ASSIGNMENT.
Pictures are not part of the copy. Reproduce all the records exactly.

--*--

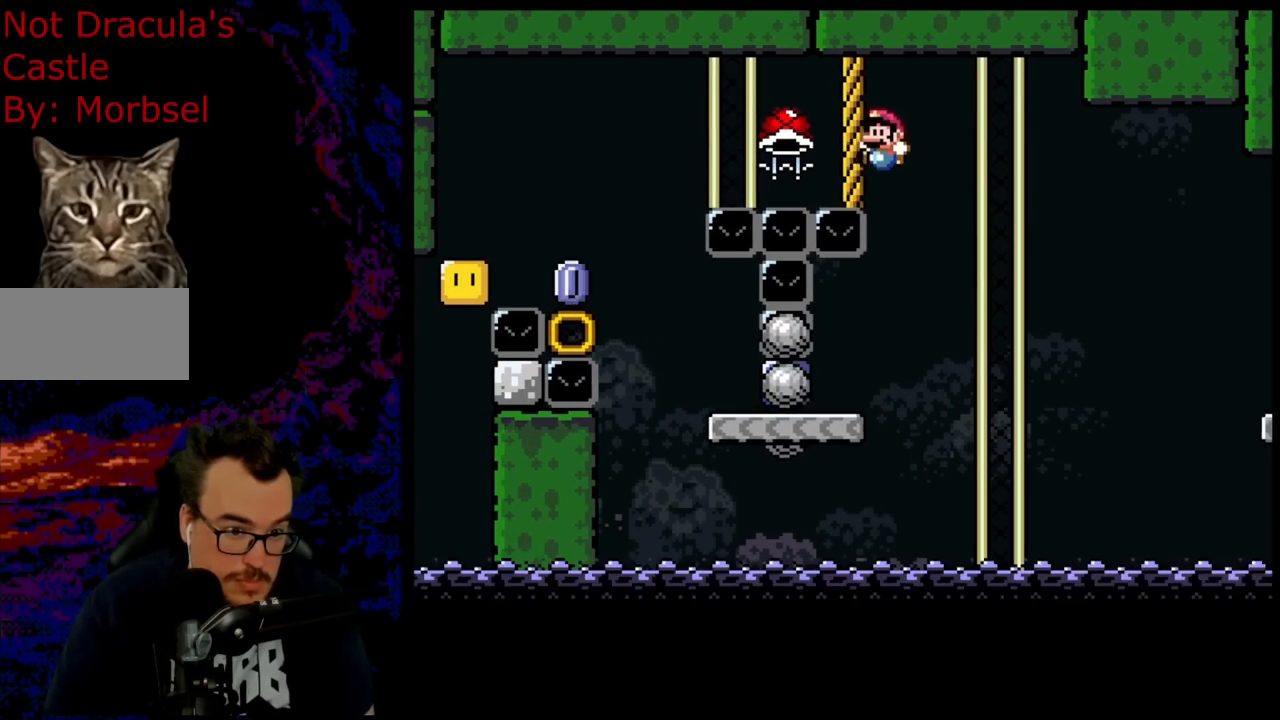
{"buttons": ["B", "Y"], "events": [[500, "DPAD_LEFT", "up"]]}
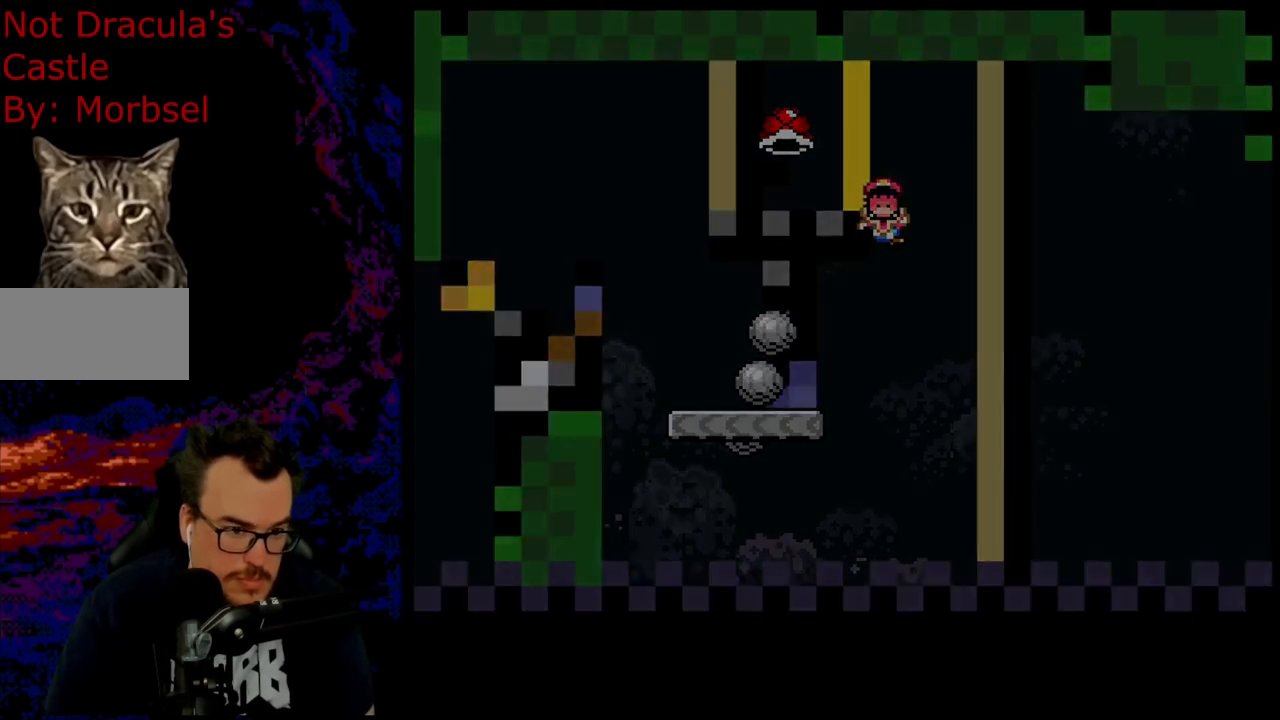
{"buttons": ["B", "Y"], "events": []}
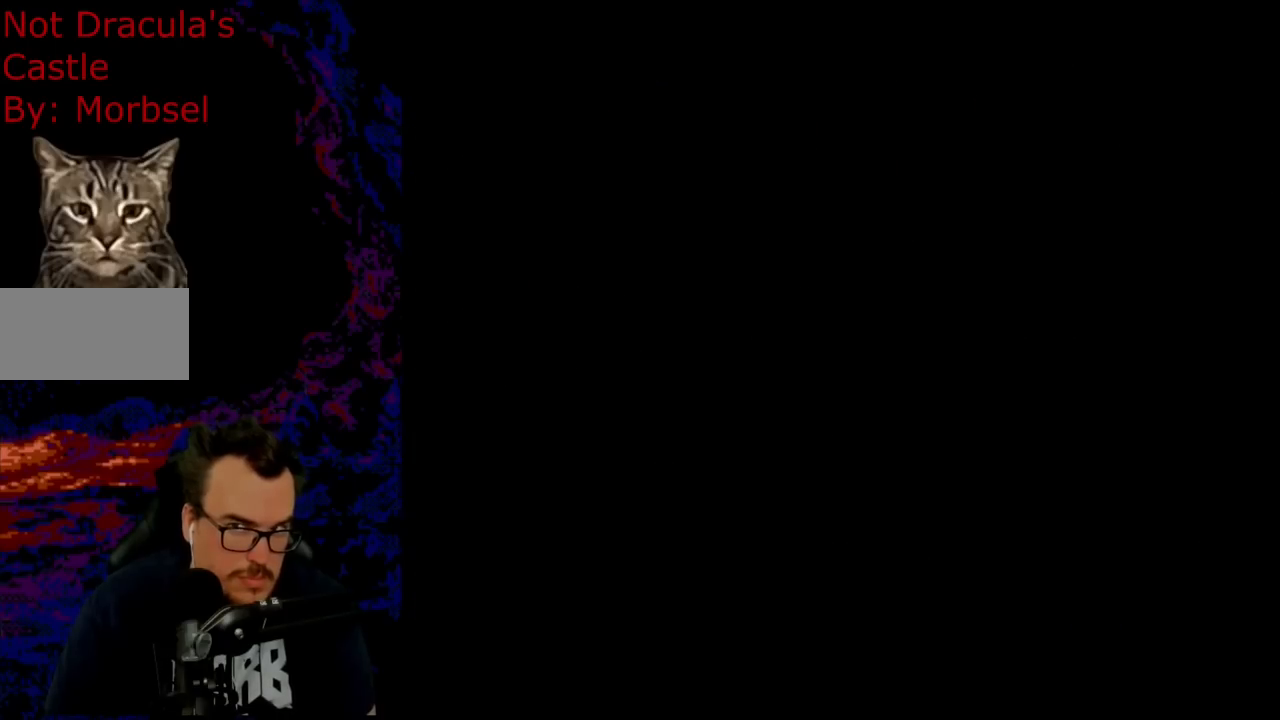
{"buttons": ["B", "Y"], "events": []}
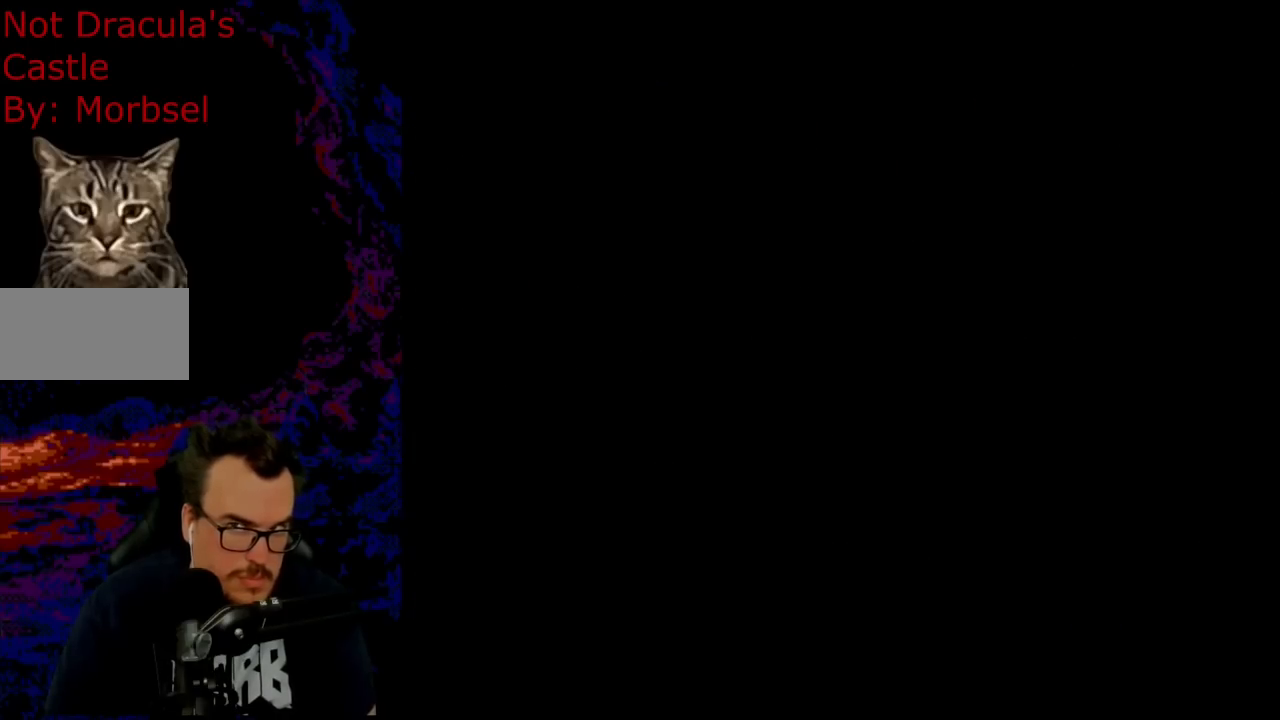
{"buttons": ["B", "Y"], "events": []}
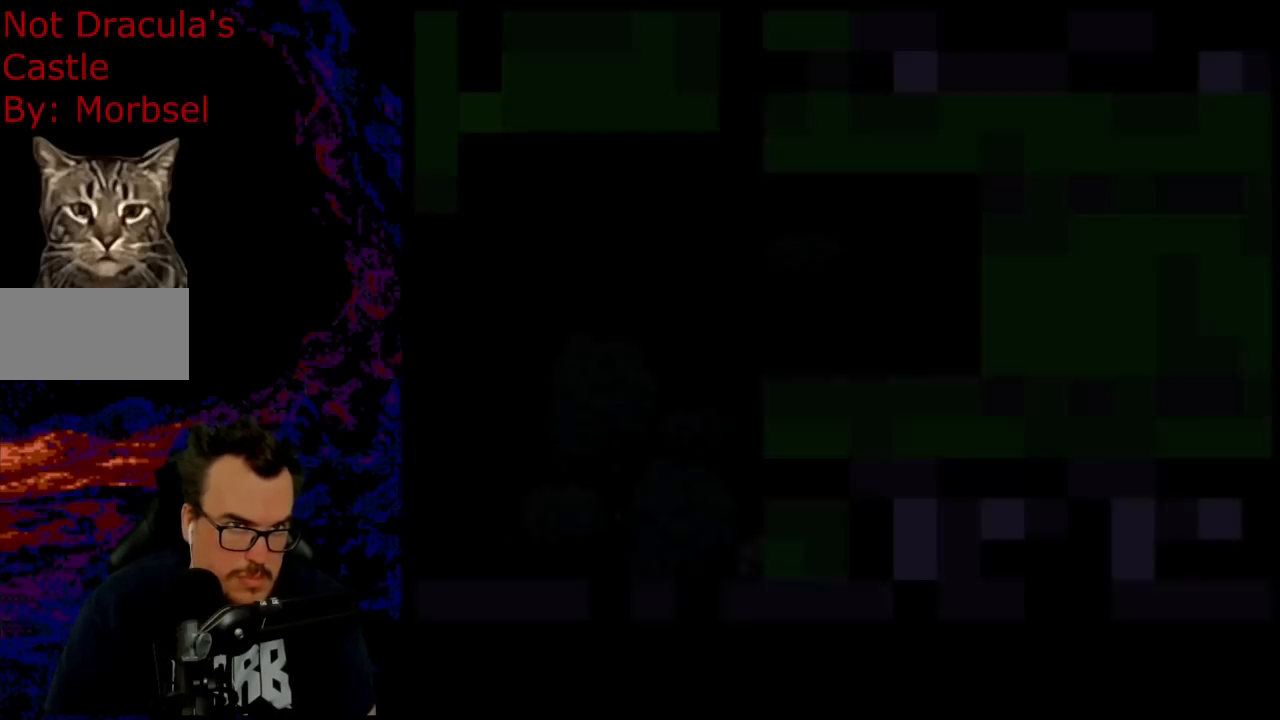
{"buttons": ["B", "Y"], "events": []}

--*--

TASK SOLUTION.
{"buttons": ["B", "Y"], "events": [[500, "DPAD_LEFT", "up"]]}
{"buttons": ["B", "Y"], "events": []}
{"buttons": ["B", "Y"], "events": []}
{"buttons": ["B", "Y"], "events": []}
{"buttons": ["B", "Y"], "events": []}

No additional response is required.